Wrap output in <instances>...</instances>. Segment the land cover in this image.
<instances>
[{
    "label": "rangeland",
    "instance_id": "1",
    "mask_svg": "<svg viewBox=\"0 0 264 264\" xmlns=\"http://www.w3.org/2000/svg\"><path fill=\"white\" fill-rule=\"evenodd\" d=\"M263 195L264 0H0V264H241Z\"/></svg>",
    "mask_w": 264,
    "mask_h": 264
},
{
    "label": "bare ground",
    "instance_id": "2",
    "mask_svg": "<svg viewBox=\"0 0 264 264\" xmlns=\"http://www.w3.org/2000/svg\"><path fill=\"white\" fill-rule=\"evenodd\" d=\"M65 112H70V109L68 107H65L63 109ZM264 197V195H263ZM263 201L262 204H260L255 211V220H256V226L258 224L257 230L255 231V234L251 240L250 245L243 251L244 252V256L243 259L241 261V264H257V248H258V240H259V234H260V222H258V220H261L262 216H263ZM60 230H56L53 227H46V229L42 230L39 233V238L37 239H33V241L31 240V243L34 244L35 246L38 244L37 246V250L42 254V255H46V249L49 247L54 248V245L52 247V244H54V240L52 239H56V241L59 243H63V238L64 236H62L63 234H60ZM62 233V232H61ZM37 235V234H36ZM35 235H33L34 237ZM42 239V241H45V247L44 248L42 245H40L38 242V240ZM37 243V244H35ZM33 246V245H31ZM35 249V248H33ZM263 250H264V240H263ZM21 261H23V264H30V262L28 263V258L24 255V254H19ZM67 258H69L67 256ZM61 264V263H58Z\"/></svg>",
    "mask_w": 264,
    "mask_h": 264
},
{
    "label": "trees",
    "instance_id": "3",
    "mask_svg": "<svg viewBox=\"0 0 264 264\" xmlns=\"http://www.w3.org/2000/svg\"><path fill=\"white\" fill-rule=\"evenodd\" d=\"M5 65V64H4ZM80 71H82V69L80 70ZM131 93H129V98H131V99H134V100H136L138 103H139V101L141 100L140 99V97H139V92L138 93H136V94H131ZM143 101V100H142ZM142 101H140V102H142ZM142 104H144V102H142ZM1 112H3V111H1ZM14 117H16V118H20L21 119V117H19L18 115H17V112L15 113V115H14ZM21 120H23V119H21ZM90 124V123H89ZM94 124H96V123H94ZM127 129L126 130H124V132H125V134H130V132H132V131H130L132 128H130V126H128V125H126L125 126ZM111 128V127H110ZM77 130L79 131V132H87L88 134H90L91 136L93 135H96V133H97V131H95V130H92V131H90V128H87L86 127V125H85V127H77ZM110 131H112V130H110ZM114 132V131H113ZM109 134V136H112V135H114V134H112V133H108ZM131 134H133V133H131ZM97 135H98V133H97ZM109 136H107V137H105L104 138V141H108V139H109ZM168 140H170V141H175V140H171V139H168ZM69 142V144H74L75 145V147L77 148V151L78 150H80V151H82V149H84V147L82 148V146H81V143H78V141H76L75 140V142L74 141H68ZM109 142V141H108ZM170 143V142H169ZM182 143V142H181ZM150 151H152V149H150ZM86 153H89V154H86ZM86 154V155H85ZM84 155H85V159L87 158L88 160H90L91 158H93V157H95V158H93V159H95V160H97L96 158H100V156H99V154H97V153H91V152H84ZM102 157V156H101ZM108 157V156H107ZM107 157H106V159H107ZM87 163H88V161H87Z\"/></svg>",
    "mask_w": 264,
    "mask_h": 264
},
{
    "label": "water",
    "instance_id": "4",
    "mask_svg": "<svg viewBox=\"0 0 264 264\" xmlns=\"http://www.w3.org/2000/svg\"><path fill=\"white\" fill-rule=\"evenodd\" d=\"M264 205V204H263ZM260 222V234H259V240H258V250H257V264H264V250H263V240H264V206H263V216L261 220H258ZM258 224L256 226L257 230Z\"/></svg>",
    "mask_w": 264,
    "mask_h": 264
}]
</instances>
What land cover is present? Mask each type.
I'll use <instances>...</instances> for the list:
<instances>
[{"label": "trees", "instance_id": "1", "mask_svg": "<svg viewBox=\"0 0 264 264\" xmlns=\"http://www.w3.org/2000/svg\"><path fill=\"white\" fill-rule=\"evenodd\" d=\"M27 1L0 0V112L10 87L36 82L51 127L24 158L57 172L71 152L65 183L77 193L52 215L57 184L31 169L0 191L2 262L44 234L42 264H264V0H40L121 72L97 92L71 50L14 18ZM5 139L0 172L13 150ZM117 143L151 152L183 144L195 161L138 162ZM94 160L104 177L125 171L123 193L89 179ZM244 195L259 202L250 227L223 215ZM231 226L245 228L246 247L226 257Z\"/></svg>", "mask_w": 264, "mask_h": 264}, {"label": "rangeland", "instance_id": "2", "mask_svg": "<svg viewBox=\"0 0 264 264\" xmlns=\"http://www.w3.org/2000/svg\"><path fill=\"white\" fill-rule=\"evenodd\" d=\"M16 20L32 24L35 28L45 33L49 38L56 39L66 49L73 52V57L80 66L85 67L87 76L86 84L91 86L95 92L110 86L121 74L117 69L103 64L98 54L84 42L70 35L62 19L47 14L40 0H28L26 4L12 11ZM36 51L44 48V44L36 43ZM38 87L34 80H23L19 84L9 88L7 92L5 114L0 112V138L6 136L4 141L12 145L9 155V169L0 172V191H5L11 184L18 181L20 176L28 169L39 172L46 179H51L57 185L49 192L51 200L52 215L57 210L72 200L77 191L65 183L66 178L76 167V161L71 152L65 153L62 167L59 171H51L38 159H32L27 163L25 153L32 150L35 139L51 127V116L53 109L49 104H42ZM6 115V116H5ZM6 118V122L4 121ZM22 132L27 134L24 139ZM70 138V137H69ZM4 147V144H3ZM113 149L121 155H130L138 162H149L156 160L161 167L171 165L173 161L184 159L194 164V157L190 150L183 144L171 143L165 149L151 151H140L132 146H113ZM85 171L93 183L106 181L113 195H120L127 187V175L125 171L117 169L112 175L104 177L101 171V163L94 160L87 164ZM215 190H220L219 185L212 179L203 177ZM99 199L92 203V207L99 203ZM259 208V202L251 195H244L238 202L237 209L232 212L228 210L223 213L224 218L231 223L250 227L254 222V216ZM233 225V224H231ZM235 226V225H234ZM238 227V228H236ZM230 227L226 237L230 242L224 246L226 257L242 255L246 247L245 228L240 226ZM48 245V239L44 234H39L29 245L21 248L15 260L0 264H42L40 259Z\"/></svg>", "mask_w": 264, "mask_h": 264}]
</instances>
________
### BRIEF
List every line above that contains the word "cover".

### WRITTEN REPLY
Wrap output in <instances>...</instances>. Segment the land cover in this image.
What land cover is present? Mask each type.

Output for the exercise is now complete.